For the past month, Phillips has dedicated her evenings and weekends to volunteering at the hospital’s morgue, sacrificing her free time to take on a role she never expected — and one she didn’t know she could tolerate.
But now, Phillips, who says she thinks of herself as “the only trans person who has ever wanted to work in the morgue,” is at the hospital seven days a week, sometimes working alone, organizing bodies of individuals who succumbed to the coronavirus. The virus put such a sudden strain on hospitals that officials were struggling to keep up with demand. Hospital staff accustomed to seeing just two deaths a week were suddenly seeing 20 a week.
That’s where Phillips stepped in and sought to right the ship.
“I went in and noticed it was chaotic,” Phillips said, describing her first day volunteering at the morgue. She was first tasked with setting up inventory. “It was not structured and I can’t work without structure. It was just bodies put in there, with wrong names on the outside of bags.”
Phillips said she took matters into her own hands, establishing an organized workflow structure, complete with Microsoft Excel spreadsheets, and reporting back to a central office to coordinate the morgue’s operations.
Phillips offered a glimpse into the important volunteer work that is being carried out behind the scenes, far away from the spotlight. On a given whirlwind of a night, she is identifying bodies by making sure the name on the outside of the bag matches the name on the individual’s armband. At the same time, a half-dozen additional bodies fill into the morgue, all while an announcement blares from the loudspeaker with the much more uplifting news that a patient upstairs at the hospital survived coronavirus. That cycle goes on until midnight on weekdays — after Phillips works at GMHC all day — and she volunteers there all day on weekends.
“One night I was there all by myself when they brought down five bodies, and I was like, ‘Wow,’” Phillips recalled. “The next day the boss came in and said, ‘How was last night? Five bodies? Are you okay?’ I did what I had to do, but who would expect — I learned how to operate a morgue in five minutes.”
Phillips’ work in this volunteer capacity goes even further. She works with social workers and other morgue and hospital staff, and she has strived to maintain the morgue in such a way that it fosters a more seamless transition for the families of coronavirus patients who have died.
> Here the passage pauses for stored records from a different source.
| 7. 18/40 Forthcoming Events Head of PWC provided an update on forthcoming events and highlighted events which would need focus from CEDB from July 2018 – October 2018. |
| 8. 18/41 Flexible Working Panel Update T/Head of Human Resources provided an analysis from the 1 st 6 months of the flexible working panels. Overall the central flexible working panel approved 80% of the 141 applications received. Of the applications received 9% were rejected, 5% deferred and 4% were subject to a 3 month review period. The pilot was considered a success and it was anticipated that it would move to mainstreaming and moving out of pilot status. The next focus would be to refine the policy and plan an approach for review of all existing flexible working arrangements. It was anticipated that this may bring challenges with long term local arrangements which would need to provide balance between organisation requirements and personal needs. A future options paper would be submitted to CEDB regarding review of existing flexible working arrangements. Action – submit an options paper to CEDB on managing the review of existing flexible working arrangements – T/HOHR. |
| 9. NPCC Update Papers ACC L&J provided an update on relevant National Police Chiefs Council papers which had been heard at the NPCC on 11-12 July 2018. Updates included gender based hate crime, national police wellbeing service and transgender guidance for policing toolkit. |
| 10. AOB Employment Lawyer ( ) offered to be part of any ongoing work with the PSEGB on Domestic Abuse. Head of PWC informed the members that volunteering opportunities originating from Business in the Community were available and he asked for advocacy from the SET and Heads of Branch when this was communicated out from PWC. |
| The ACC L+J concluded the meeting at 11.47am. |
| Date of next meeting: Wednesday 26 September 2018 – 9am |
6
“The systems are in place and it is working,” she said. “[We] know where people are when families call. There is no searching for bodies and looking on the shelves.”
Phillips plans to continue the volunteer gig for as long as she is needed, which will almost certainly be determined by the course of the virus and whether it keeps testing the limits of hospitals. Cases, hospitalizations, and deaths in New York City have all declined in recent weeks, but warmer weather has drawn larger crowds outdoors and some regions of the country have already started re-opening, raising fears that the virus could again spread.
No matter how long it takes, Phillips is so committed to her effort that she rarely ever takes a day off. Why she remains so driven and devoted to the opportunity is evident in the way she describes the importance of helping others during an unprecedented, all-hands-on-deck crisis that has especially left a disproportionate impact on New York City.
“Is it easy volunteering in the morgue? I thought it wouldn’t be easy, but you get used to it,” Phillips stated..
During her interview with Gay City News, Phillips made it a point to heap praise on those who have traveled from elsewhere to help New Yorkers during a crisis that is continuing to ravage the city. But the city also wouldn’t get by without the help of local volunteers like Phillips, who has been able to look past the unpleasant side of working in a morgue in order to make a difference in her community.
“You have to treat the dead with respect and you have to make sure things are getting done,” she said. “I’m okay with working in the morgue.”